We performed an ancillary study to a clinical trial in order to estimate the minimum clinically relevant change in pain for patients with sciatica. The main study was a randomised double blind trial conducted to assess the effectiveness of epidural corticosteroid injections in patients with sciatica, presumably due to a herniated nucleus pulposus, for 15–180 days.6 We thus administered three epidural injections at 48 hour intervals with 2 ml prednisolone acetate (50 mg) or 2 ml isotonic saline. Self evaluation was the primary outcome, measured at day 20 on a four item scale (recovery, important improvement, poor improvement, or worse). The first two items were then pooled, thus defining a treatment success, while the last two items defined a treatment failure. As a secondary outcome we assessed the severity of pain on a VAS both at day 0 and day 20. Eighty five patients were included in the main study.
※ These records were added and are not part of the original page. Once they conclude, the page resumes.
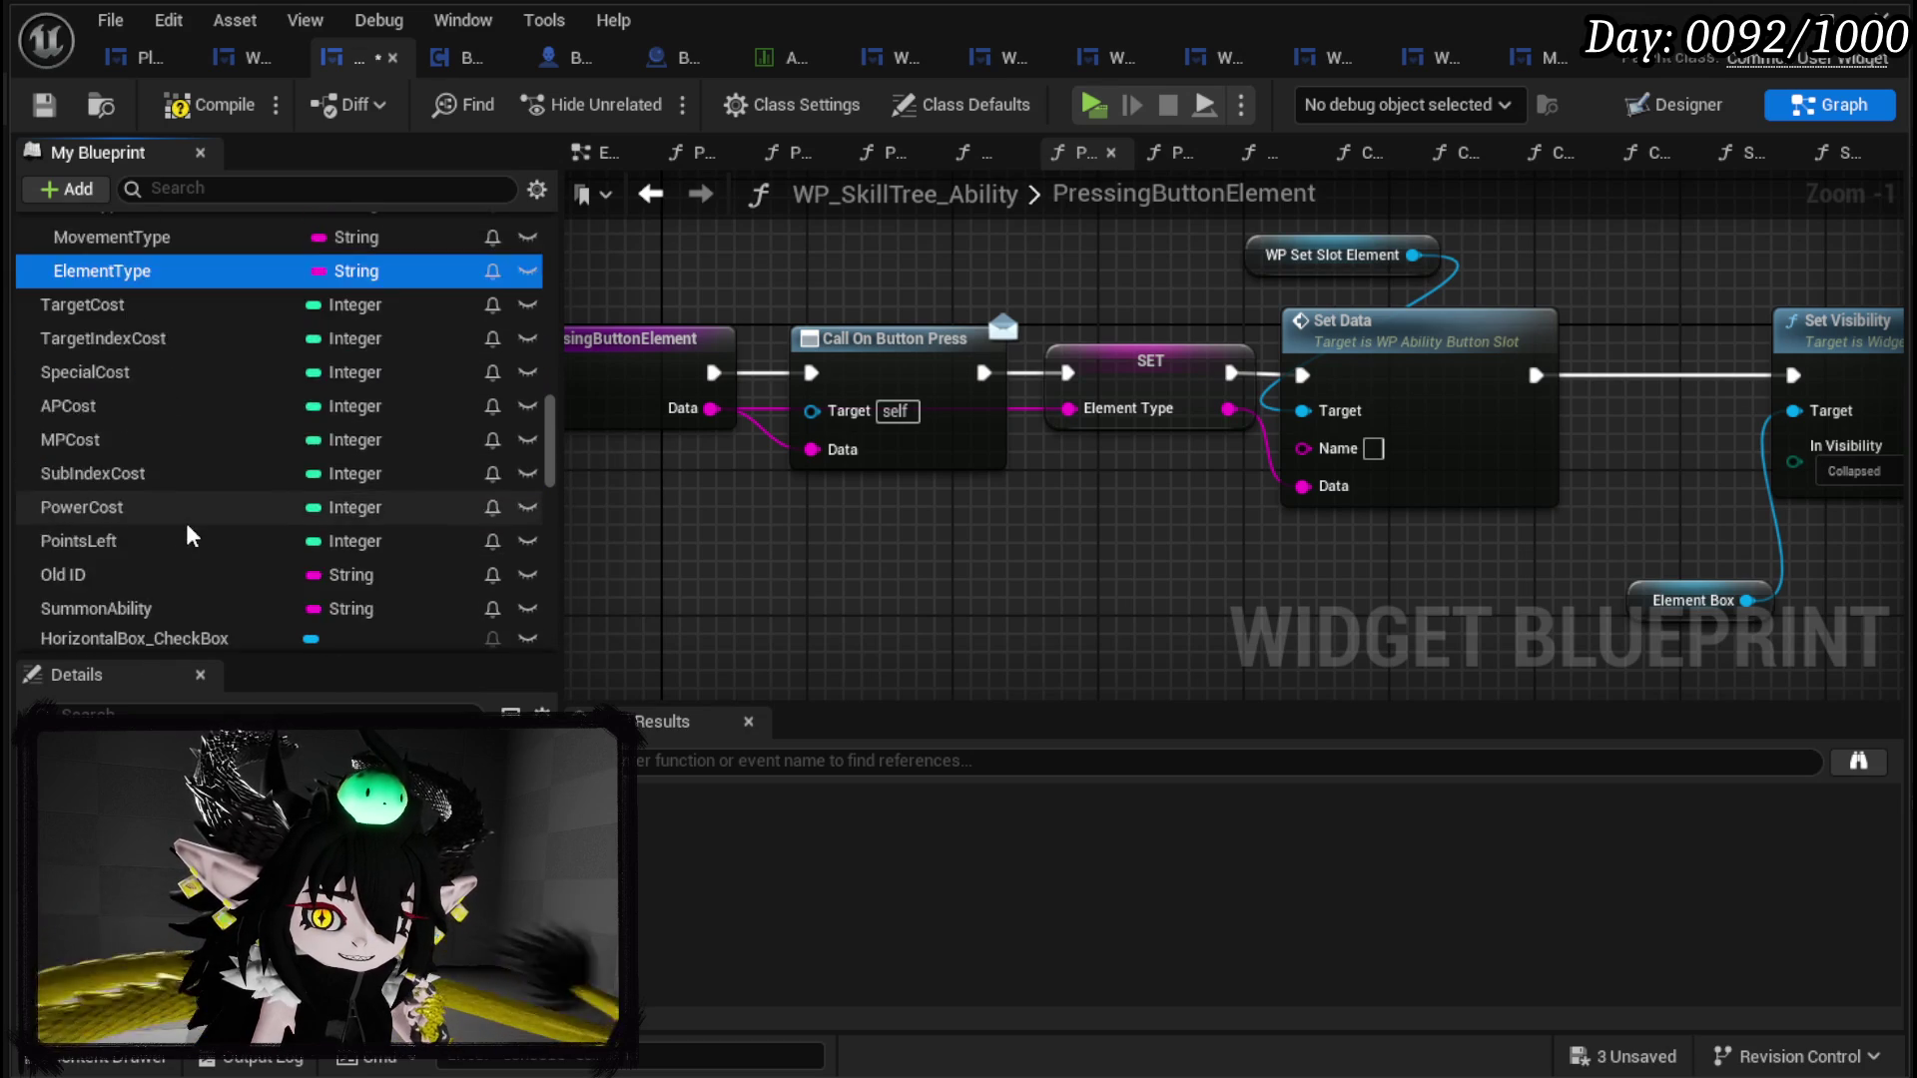
{"action": "mouse_move", "coordinate": [55, 432]}
{"action": "left_mouse_down"}
{"action": "mouse_move", "coordinate": [166, 432]}
{"action": "mouse_move", "coordinate": [97, 424]}
{"action": "mouse_move", "coordinate": [85, 400]}
{"action": "left_mouse_up"}
{"action": "scroll", "coordinate": [155, 427], "scroll_direction": "up", "scroll_amount": 5}
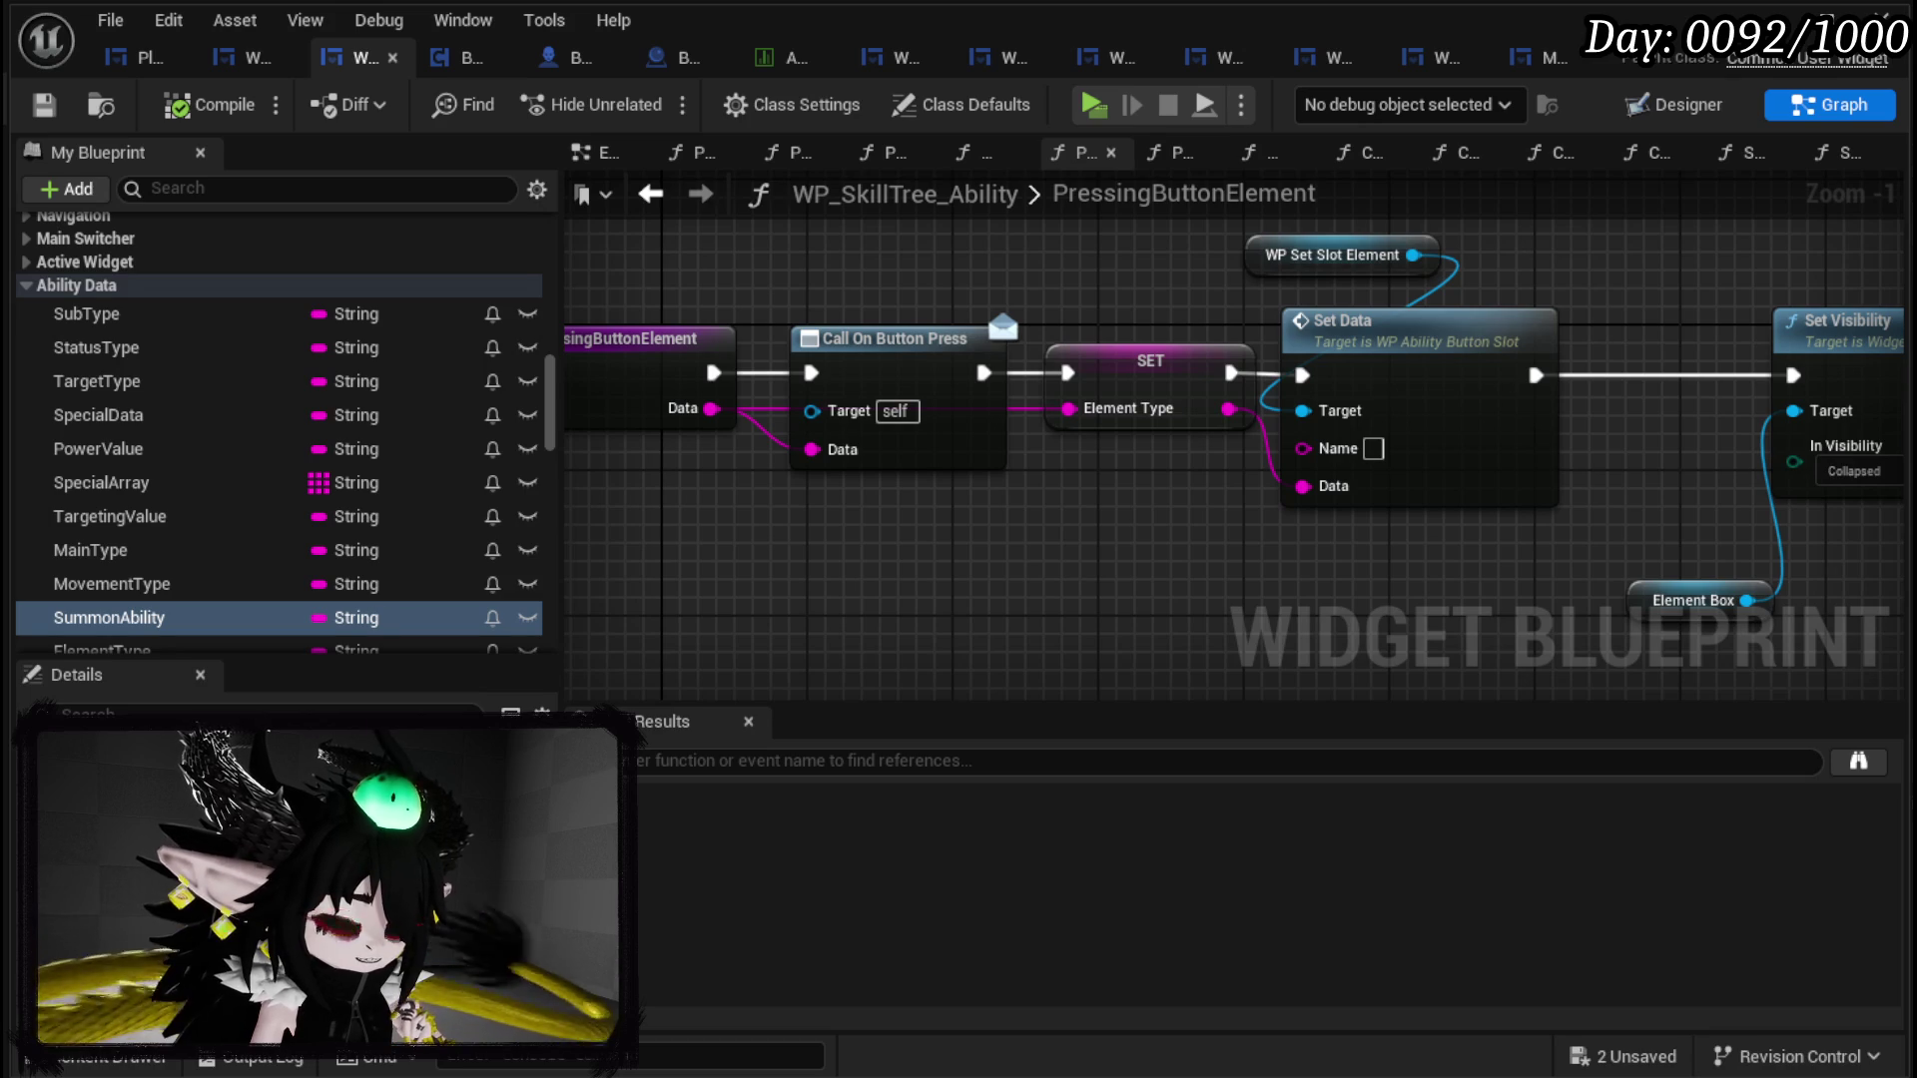
{"action": "left_click", "coordinate": [43, 103]}
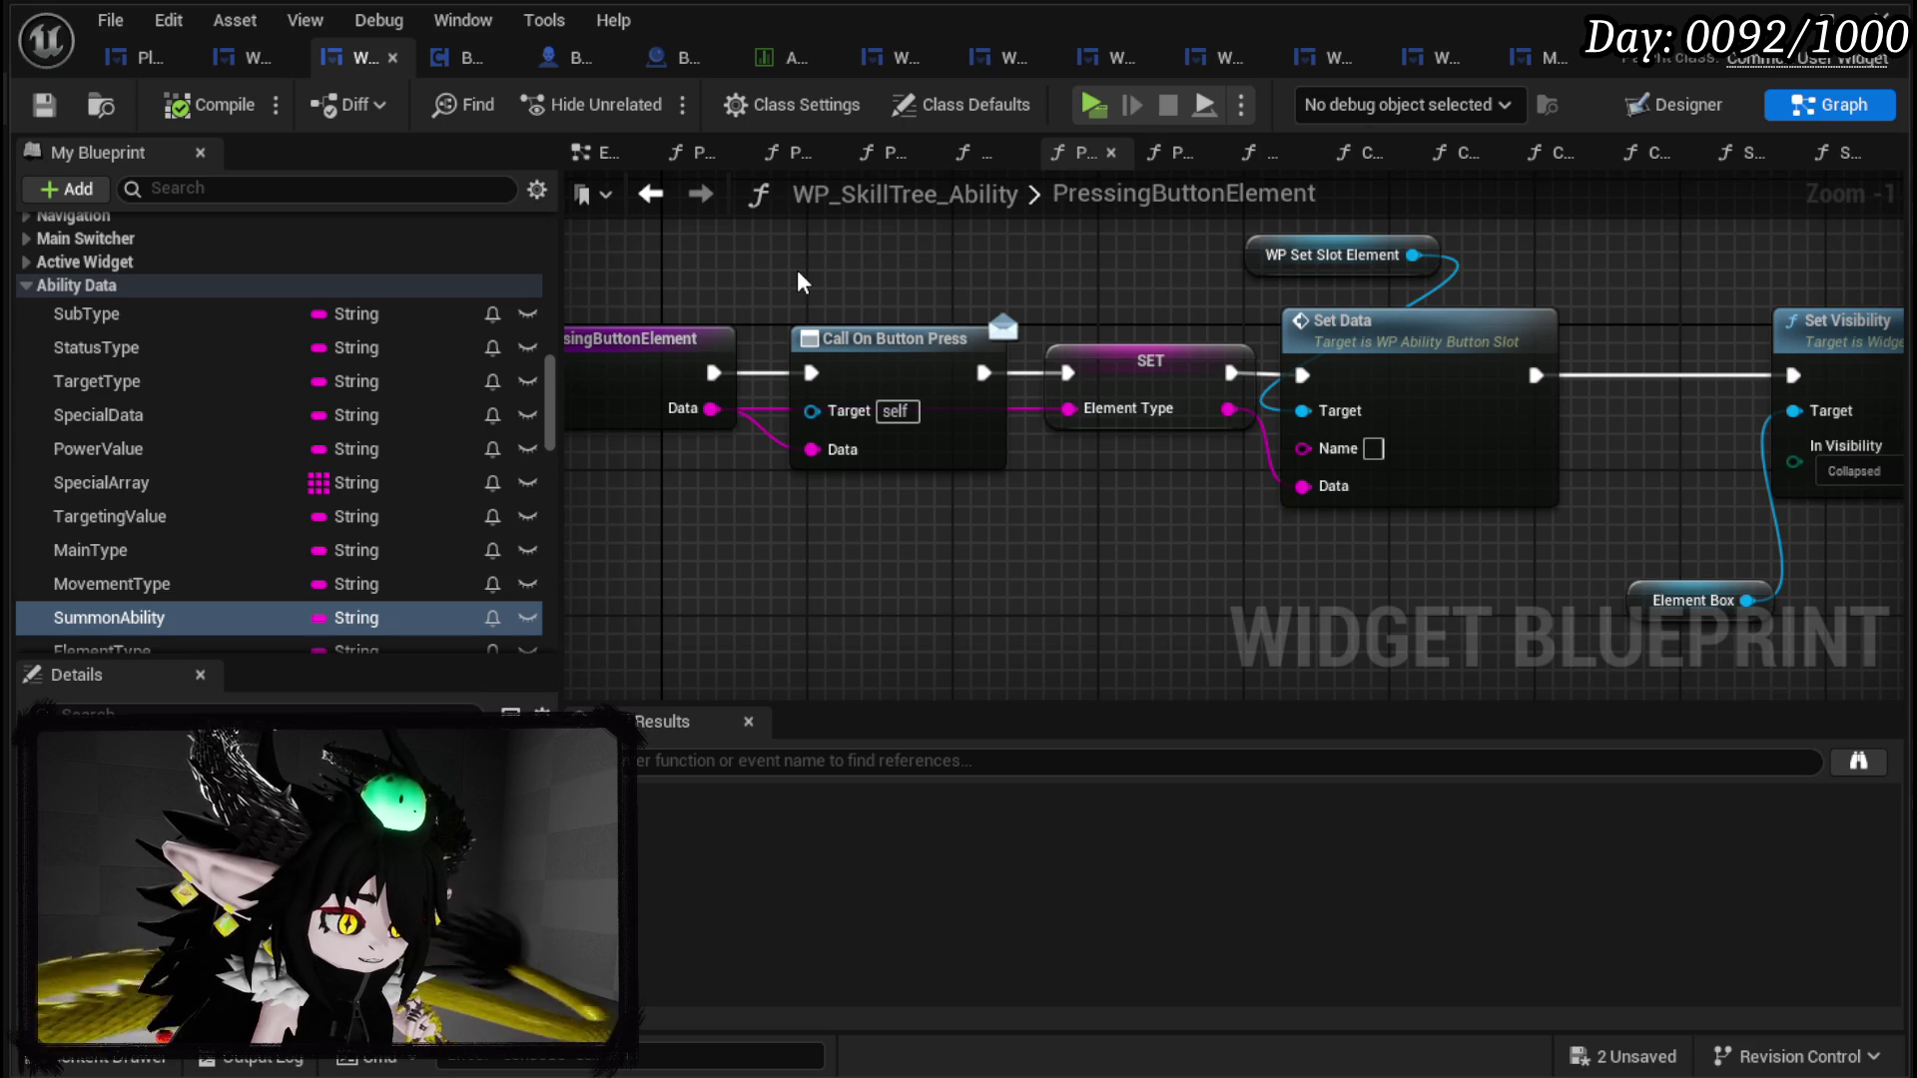
Step: Return to the SetUpSummon graph and add a SET Target Type node
{"action": "left_click", "coordinate": [650, 193]}
{"action": "scroll", "coordinate": [955, 435], "scroll_direction": "up", "scroll_amount": 2}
However, in the present work, analyses were performed on a subsample of 75 patients for whom we had both the self evaluation at day 20 and the two pain assessments. The subsample comprised 45 men and 30 women with a mean (SD) age of 41 (11) years. Those patients had had pain for a mean (SD) duration of 49 (41) days and their mean baseline pain was 58 (16). For 39 of those 75 patients, treatment was a success. We performed analyses without taking into account the randomisation arm: there is indeed no foundation for a different relationship between self evaluation and pain assessment according to a patient’s treatment. For each patient, we calculated both the crude and relative changes in pain assessment and plotted receiver operating characteristic curves (fig 1). Table 1 shows the performance indexes associated with several cut off points. Optimal cut off points, which thus offer the best compromise between sensitivity and specificity, are estimated at −30 mm for the crude change and −50% for the relative change. These values are higher than those estimated by Todd et al1 and Farrar et al.2,3 Such discrepancies may be due to a difference in the “gold standard”. They may also be related to the length of the period of observation because we focused on a 3 week period.

Table 1

 Performance indexes associated with different cut off values of (A) crude and (B) relative change in pain VAS assessment

Figure 1

 Receiver operating characteristic curves for crude and relative changes in pain assessment v self evaluation. Self evaluation is defined as “treatment success” or “treatment failure” at day 20. Change in pain assessment is defined as the crude or relative change in pain VAS assessment between day 0 and day 20.

In conclusion, the values we estimated may be seen as the clinically relevant long term changes in pain assessment for patients with sciatica. Such findings, however, have to be confirmed by further studies planned with this specific aim because patients included in a randomised trial may not be representative of the general population of patients with sciatica.